– Так куда ты переезжаешь?

– Фулхэм! – радостно вскрикивал я.

– В Фулхэм?

– Нет-нет, не в Фулхэм.

– Почему нет?

– Потому что в нем есть буква с дырками.

Я скромно танцевал в девять и чуть менее скромно – после двух бутылок пива. Затем мне пришло в голову, что, возможно, имелись в виду прописные буквы. Я с облегчением решил задачу. Довольный собой, я подскочил к Саймону.

– «Эксетер-сити», – самодовольно заявил я.

– Буквы "е" можно закрасить.

– Нельзя, если они прописные.

– Верно, но "Р" все равно можно закрасить.

Я помолчал и задумался.

– Ладно, я еще подумаю…

И я поплелся прочь, бормоча про себя названия клубов второго шотландского дивизиона.

Вечеринка продолжалась. Пришла Кейт с новым приятелем, который вызвал во мне необъяснимую ревность. Пусть я и знал, что никогда не заведу с ней интимных отношений, но подсознательно, наверное, надеялся, что Кейт навеки останется одинока – на тот случай, если я вдруг передумаю. А еще мне не нравилось, что Джим уделяет ей так много внимания. Если я отказался от Кейт из верности, то и все остальные должны так поступать. За весь вечер я почти не разговаривал ни с Саймоном, ни с Джимом. Даже тогда я не сказал соседям, что женат. Нет, у меня имелась тщательно разработанная легенда, объясняющая, почему я решил съехать и куда переезжаю, но никто из них не удосужился спросить.

В какой-то момент Пол заметил, что я одиноко стою в углу, и подошел с двумя бутылками холодного пива.

– Ну что, остаешься на ночь?

– Нет-нет, я уже погрузил вещи. Пожалуй, больше я пить не буду.

– Значит, ты не намерен остаться и разобраться?

– Пол, извини, я вообще не хотел задерживаться или, тем более, разбирать вещи. Просто на голову свалилась неожиданная вечеринка, и…

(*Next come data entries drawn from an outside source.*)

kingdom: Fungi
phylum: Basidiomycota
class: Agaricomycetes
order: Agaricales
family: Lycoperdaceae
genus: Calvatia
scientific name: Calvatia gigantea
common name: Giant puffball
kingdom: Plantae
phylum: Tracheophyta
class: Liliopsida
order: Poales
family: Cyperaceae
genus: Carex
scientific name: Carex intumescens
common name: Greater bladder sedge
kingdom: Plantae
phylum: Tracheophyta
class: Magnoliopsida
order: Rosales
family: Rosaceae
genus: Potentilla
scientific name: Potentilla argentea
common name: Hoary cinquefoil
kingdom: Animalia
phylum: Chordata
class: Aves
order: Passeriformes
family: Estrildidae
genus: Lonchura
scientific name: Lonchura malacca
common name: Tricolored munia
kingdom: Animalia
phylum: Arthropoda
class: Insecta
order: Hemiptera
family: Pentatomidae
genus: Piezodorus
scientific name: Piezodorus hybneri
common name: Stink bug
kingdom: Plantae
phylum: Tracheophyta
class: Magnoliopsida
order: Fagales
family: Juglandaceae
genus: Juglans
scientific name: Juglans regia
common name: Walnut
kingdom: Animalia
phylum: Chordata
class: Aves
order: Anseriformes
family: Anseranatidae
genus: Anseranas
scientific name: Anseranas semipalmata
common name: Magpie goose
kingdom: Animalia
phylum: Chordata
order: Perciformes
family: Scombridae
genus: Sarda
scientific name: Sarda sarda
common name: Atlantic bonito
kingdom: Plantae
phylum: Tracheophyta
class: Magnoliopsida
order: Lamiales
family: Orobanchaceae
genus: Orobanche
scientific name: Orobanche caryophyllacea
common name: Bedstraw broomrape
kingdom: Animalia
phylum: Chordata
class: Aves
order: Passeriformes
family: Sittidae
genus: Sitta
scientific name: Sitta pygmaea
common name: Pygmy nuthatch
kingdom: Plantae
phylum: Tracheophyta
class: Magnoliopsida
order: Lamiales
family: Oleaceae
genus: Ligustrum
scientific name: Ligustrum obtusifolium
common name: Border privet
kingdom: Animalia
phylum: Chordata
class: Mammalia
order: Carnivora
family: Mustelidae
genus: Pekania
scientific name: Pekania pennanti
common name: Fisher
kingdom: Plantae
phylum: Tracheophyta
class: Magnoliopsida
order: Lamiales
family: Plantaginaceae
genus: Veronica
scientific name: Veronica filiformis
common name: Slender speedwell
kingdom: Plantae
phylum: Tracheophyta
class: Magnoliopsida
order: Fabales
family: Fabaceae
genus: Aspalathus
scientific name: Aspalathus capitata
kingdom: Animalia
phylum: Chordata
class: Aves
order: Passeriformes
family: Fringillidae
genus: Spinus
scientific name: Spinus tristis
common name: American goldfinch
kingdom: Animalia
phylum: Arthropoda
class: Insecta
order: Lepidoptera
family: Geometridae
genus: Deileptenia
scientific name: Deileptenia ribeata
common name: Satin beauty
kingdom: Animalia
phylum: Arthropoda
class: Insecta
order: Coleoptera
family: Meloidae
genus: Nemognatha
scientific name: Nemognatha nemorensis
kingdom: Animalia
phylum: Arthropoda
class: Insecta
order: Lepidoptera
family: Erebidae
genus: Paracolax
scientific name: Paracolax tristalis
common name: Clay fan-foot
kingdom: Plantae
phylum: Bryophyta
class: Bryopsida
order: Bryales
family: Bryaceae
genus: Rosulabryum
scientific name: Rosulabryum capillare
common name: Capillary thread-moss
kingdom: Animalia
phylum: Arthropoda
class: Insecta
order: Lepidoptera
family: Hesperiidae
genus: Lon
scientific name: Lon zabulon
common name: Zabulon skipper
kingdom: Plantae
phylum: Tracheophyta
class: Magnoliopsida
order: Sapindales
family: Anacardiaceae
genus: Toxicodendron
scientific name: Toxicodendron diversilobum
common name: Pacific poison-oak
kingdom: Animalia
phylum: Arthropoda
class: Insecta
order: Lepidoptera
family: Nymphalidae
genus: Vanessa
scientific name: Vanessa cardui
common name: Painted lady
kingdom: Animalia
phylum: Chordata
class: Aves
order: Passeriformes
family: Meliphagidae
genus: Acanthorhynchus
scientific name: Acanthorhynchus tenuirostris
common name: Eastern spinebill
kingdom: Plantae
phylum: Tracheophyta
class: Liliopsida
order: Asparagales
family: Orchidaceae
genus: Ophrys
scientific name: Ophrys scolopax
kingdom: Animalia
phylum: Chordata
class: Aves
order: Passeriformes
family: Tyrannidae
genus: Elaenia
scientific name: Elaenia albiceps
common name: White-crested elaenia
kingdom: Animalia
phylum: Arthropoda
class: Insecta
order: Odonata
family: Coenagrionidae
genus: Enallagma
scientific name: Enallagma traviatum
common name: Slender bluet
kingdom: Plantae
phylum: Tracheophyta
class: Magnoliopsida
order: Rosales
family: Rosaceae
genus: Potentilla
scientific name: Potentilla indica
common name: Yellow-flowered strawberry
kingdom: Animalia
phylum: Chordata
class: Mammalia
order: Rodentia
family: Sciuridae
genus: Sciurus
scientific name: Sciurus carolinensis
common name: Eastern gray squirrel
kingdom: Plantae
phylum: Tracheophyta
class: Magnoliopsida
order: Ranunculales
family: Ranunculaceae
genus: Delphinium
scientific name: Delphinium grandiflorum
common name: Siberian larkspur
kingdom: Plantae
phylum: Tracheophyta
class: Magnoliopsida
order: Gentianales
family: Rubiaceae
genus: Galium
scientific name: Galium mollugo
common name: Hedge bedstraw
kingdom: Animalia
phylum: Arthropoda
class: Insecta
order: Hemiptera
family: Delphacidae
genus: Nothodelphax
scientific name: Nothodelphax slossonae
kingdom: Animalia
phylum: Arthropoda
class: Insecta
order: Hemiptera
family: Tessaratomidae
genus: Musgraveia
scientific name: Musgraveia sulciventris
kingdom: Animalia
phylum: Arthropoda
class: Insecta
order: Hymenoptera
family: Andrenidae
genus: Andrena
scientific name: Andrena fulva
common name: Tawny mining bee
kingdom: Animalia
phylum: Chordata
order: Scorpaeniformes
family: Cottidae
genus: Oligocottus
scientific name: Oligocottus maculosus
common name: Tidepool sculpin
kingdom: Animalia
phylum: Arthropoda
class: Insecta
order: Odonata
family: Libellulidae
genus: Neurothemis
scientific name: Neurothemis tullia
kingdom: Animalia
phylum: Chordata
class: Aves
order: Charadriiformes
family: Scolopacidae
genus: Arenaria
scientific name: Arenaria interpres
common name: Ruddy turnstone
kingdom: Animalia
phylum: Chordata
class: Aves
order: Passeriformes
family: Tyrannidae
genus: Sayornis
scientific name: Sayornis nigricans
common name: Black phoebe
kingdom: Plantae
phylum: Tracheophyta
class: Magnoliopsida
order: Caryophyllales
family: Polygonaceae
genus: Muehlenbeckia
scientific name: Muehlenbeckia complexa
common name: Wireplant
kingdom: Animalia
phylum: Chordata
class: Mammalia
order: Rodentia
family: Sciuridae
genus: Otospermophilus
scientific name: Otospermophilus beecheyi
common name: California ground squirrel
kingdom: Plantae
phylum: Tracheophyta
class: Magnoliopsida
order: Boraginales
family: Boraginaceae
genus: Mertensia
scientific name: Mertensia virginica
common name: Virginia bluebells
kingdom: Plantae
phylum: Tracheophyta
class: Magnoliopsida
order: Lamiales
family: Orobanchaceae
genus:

– Извини. Я не то имел в виду.

Пол уже изрядно нагрузился. Казалось, он собирается с силами, чтобы скинуть с себя какую-то ношу.

– Майкл, я знаю, почему ты никогда не приводил в квартиру девушек.

Пол не знал о той ночи, которую я провел с Кейт, но глупо похваляться мифической страстью, когда в нескольких ярдах стоит Кейт собственной персоной.

– Разве? – спросил я, изобразив, будто усиленно вспоминаю.

– Да ладно тебе. Ты три года здесь жил, часто не ночевал, но не привел ни одной девушки. Я знаю, в чем причина.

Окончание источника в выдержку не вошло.